Eur Heart J Case Rep. 2025 Mar 28;9(4):ytaf146. doi: 10.1093/ehjcr/ytaf146. eCollection 2025 Apr.
The congenital heart disease population can provide a unique set of challenges during pacemaker implant, including the necessity of transvenous leads in a young group of patients. In this case report we demonstrate how leadless pacemakers may be used as an option in patients with Fontan circulation.
We present two cases of novel use of the Abbott AVEIR™ leadless pacemaker, including the first reported in person trans-baffle delivery of this device and implantation into a single ventricle heart.

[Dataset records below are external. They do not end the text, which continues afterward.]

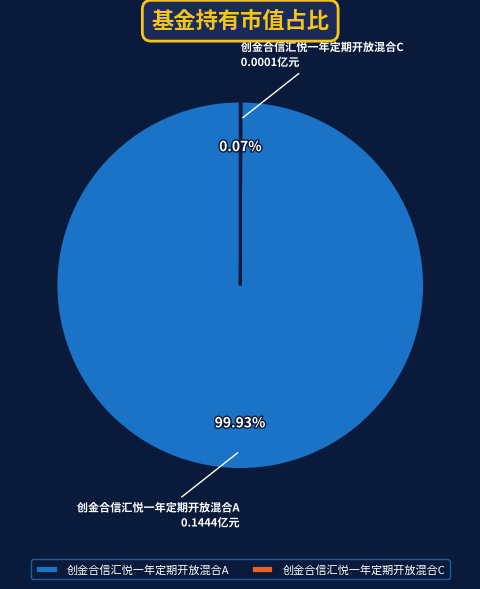

Does 创金合信汇悦一年定期开放混合A represent more than half of the total?

Yes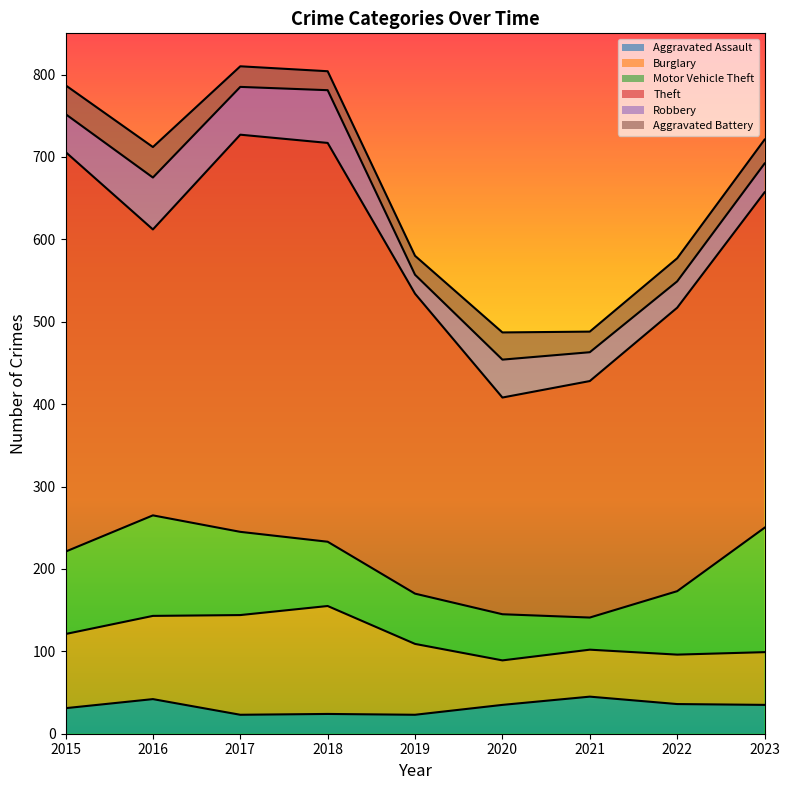

What is the average value of the Motor Vehicle Theft series?

87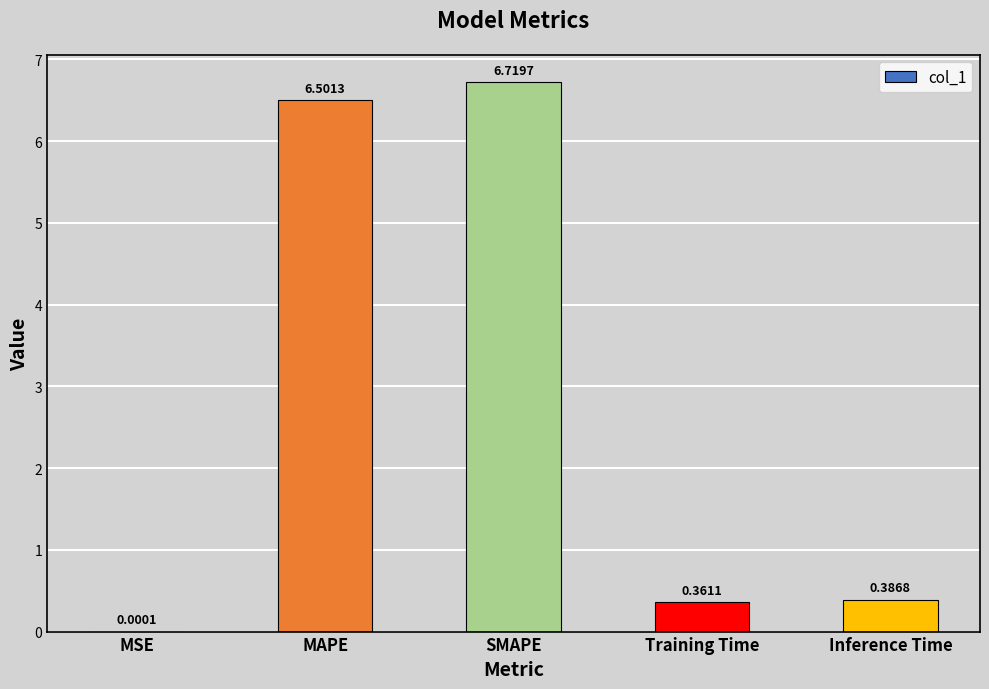

Where is the data nearest to the value 3?

Inference Time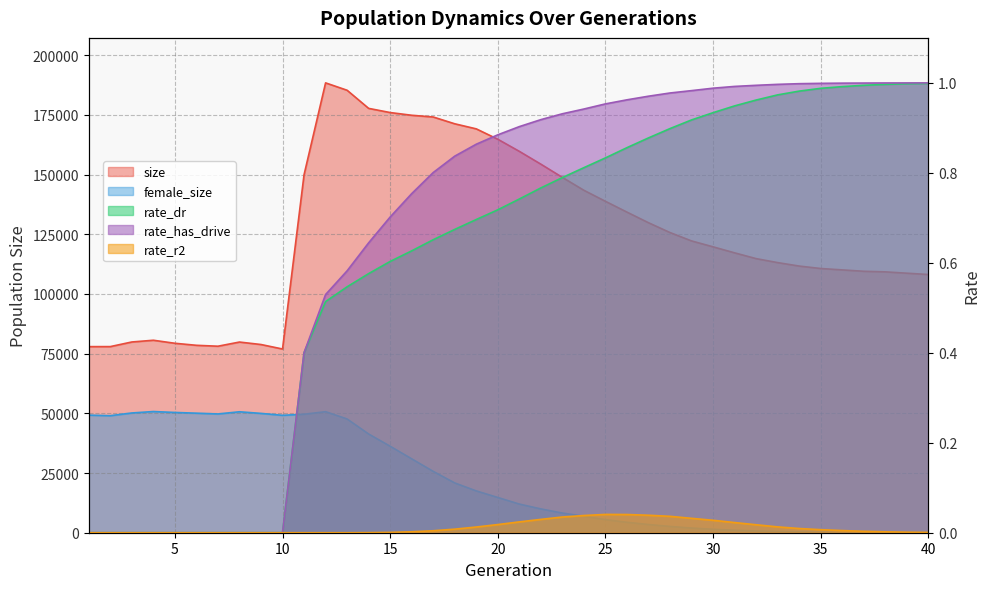

What is the value of the rate_dr point at the 22nd from the left?

0.8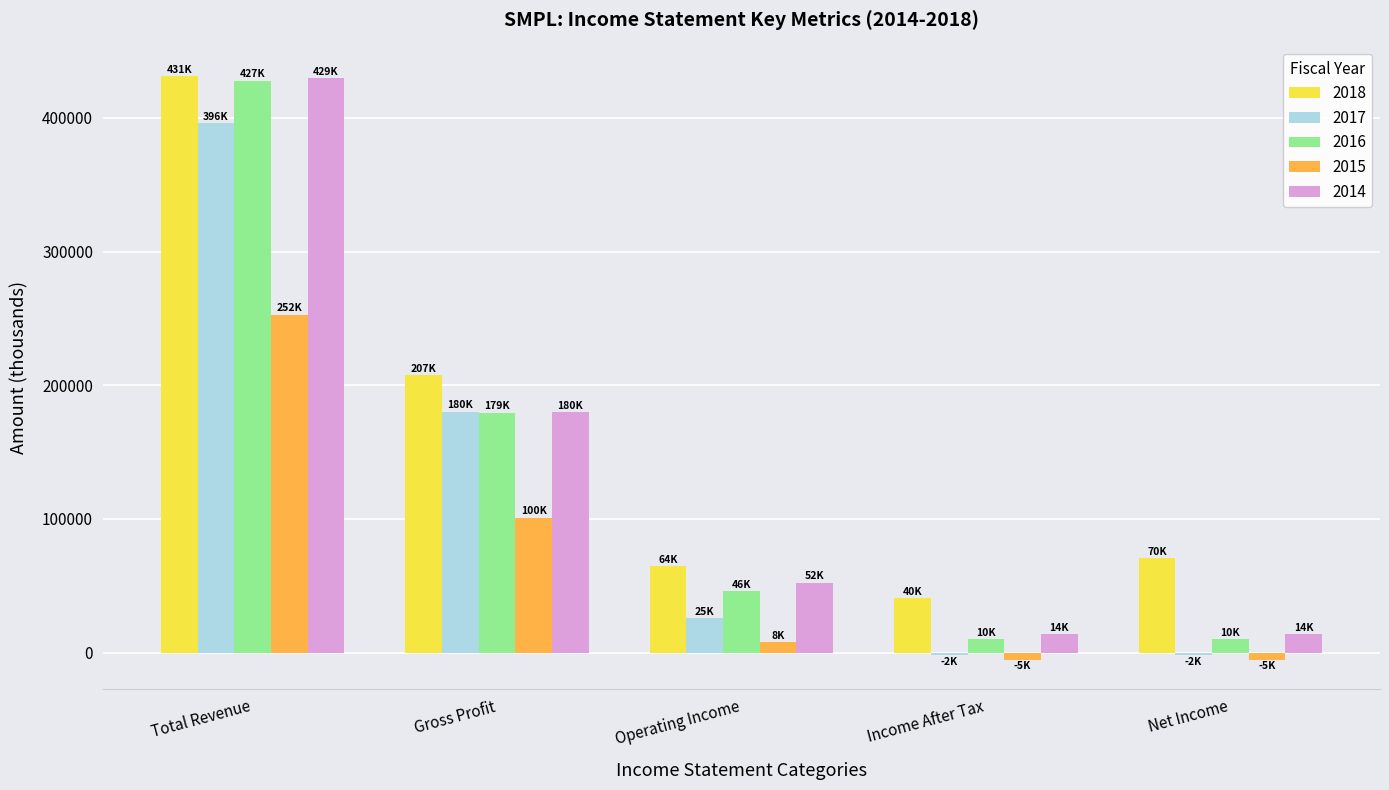

What is the smallest value displayed?

-5300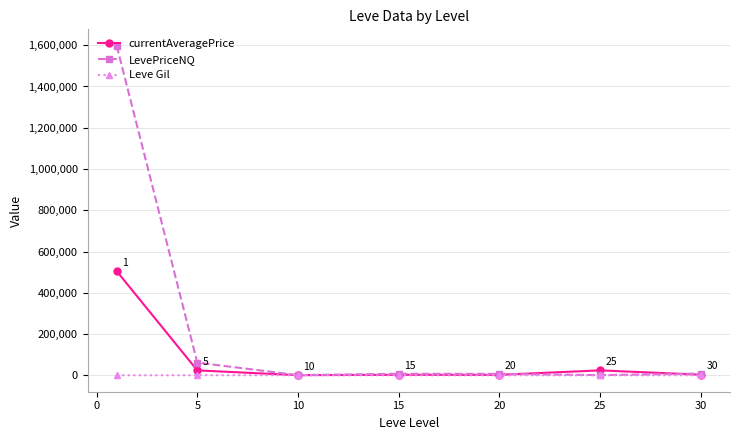

What is the highest value of the LevePriceNQ series?

1597246.8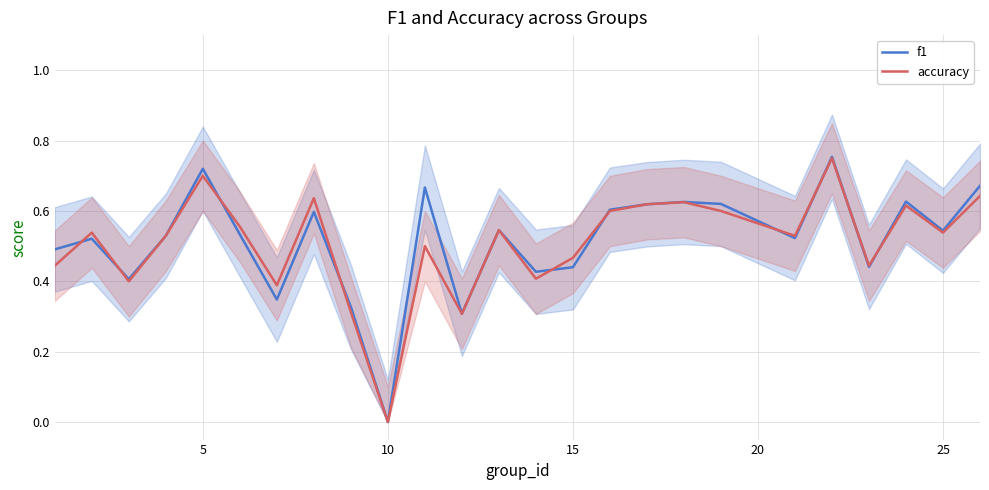

How many f1 values are between 0 and 1?

25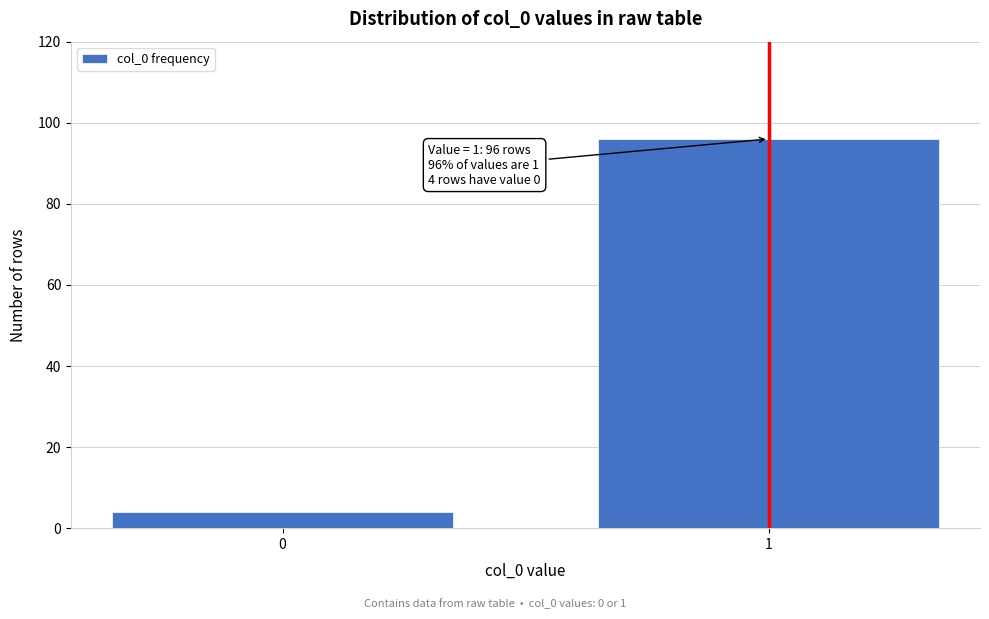

Reading left to right, list all the values displayed in this chart.

0=4	1=96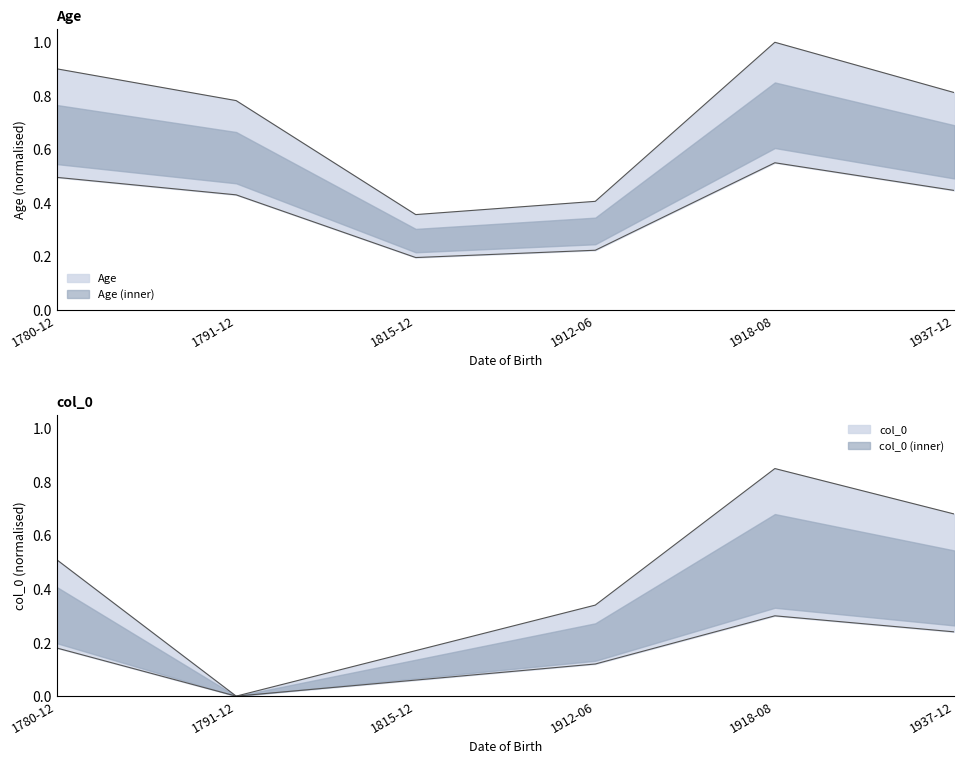

Where is col_0 nearest to the value 0?

1791-12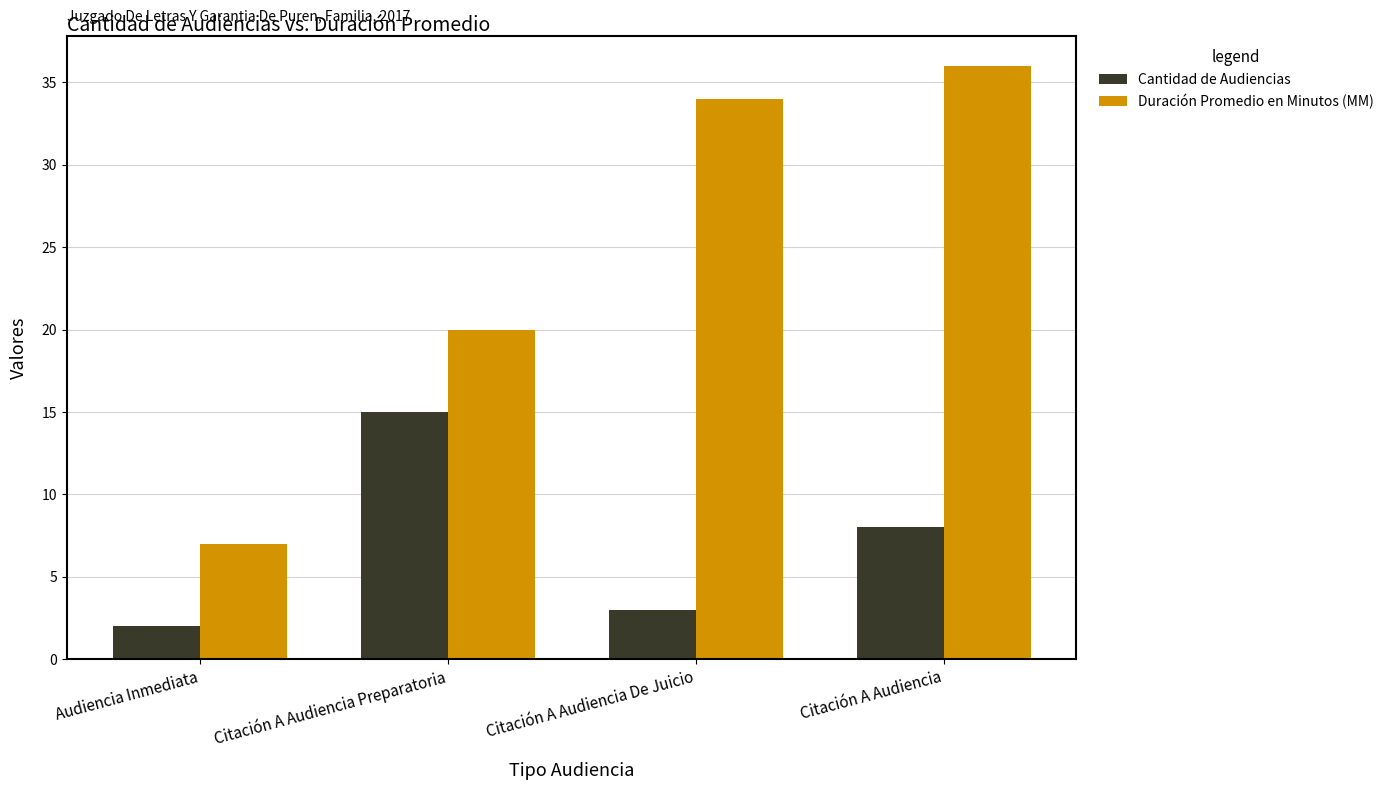

Reading left to right, extract all data points from this chart.

Cantidad de Audiencias: 2	15	3	8
Duración Promedio en Minutos (MM): 7	20	34	36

Our cases are a 30-year-old male with single ventricle physiology and Fontan circulation, found incidentally to have complete heart block (CHB) and a 48-year-old female with a Fontan circulation who had CHB and a history of syncope. These cases demonstrate a variety of venous access routes and add to the existing data of leadless pacemaker implantation in single ventricle physiology. The very long battery life of these devices make them ideal for patients with difficult venous access with bradycardia pacing requirement with low pacing burden.
Leadless pacemakers offer a valuable alternative to transvenous pacing leads for providing bradycardia pacing support in this patient population.
先天性心脏病患者在植入起搏器时会面临一系列独特的挑战,包括在年轻患者群体中使用经静脉导线的必要性。在本病例报告中,我们展示了无导线起搏器如何可作为Fontan循环患者的一种选择。
我们介绍了两例新型使用雅培AVEIR™无导线起搏器的病例,包括首次报告的该设备经挡板直接递送并植入单心室心脏的情况。我们的病例包括一名30岁男性,具有单心室生理特征和Fontan循环,偶然发现患有完全性心脏传导阻滞(CHB);以及一名48岁女性,具有Fontan循环,患有CHB且有晕厥病史。这些病例展示了多种静脉通路途径,并补充了单心室生理状态下无导线起搏器植入的现有数据。这些设备非常长的电池寿命使其成为静脉通路困难、有心动过缓起搏需求且起搏负担低的患者的理想选择。
无导线起搏器为该患者群体提供心动过缓起搏支持时,是经静脉起搏导线的一种有价值的替代方案。